### Petunjuk Tugas
Laporkan setiap baris pada item di bawah yang memuat kata "True", dengan membedakan huruf besar dan huruf kecil.

[Item kutipan dari sebuah koleksi]
⟨

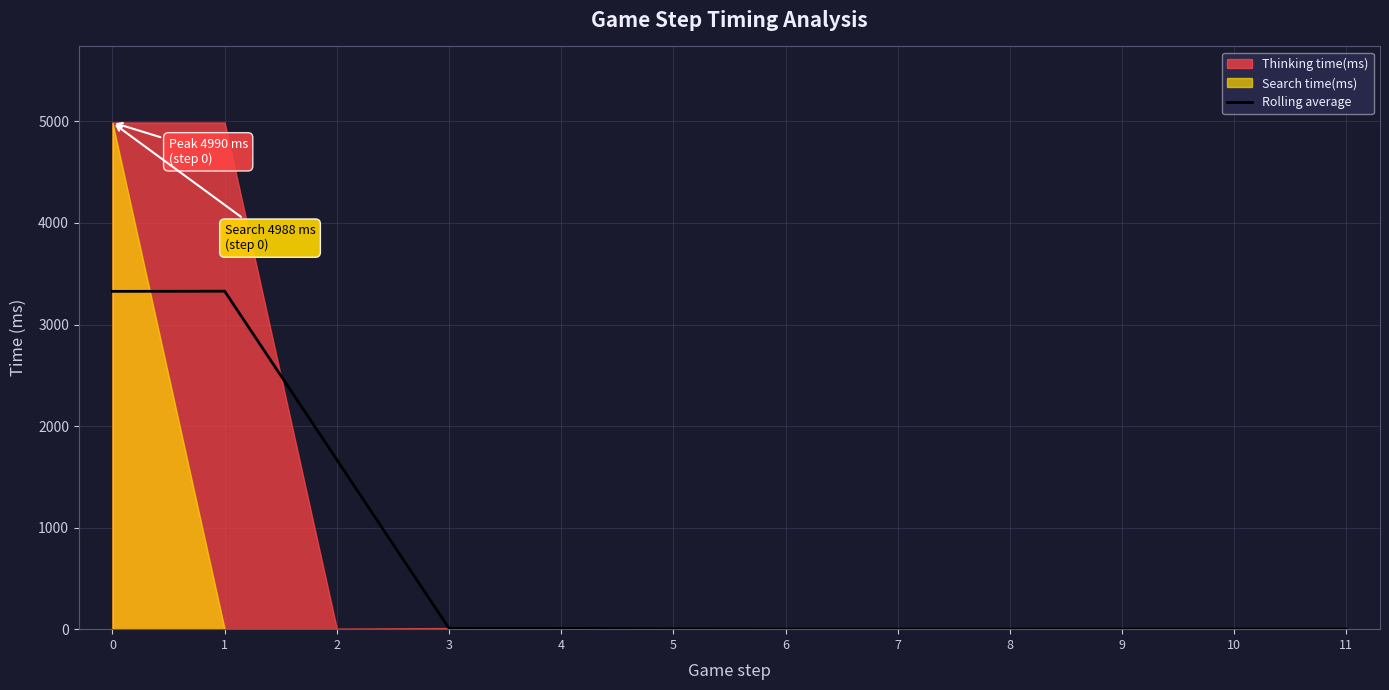

Between 6 and 3, which is larger?

3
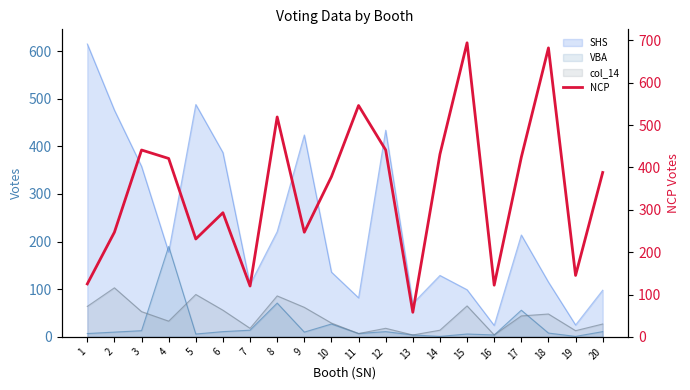

True or false: there are more than 1 points higher than both neighbors.

True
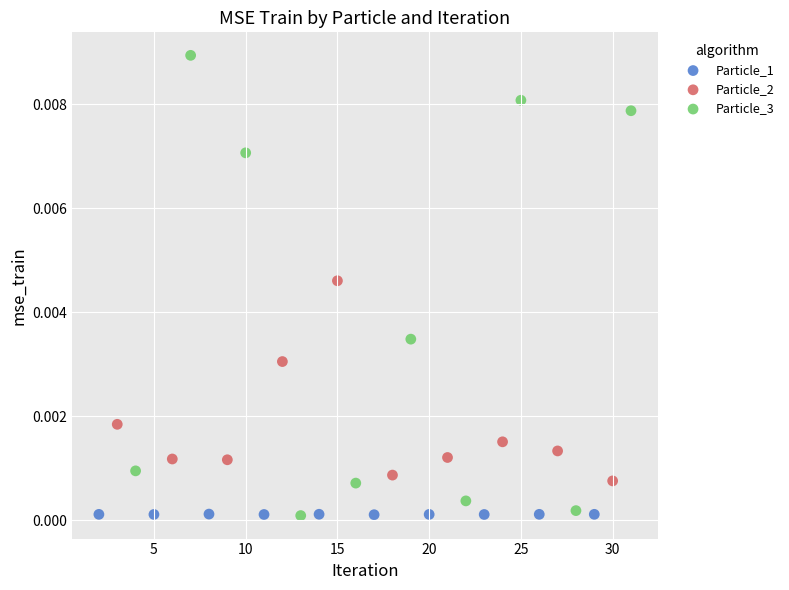

Which series has the largest Y range (max minus min)?

Particle_3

⟩

### Jawaban Latihan
True or false: there are more than 1 points higher than both neighbors.
True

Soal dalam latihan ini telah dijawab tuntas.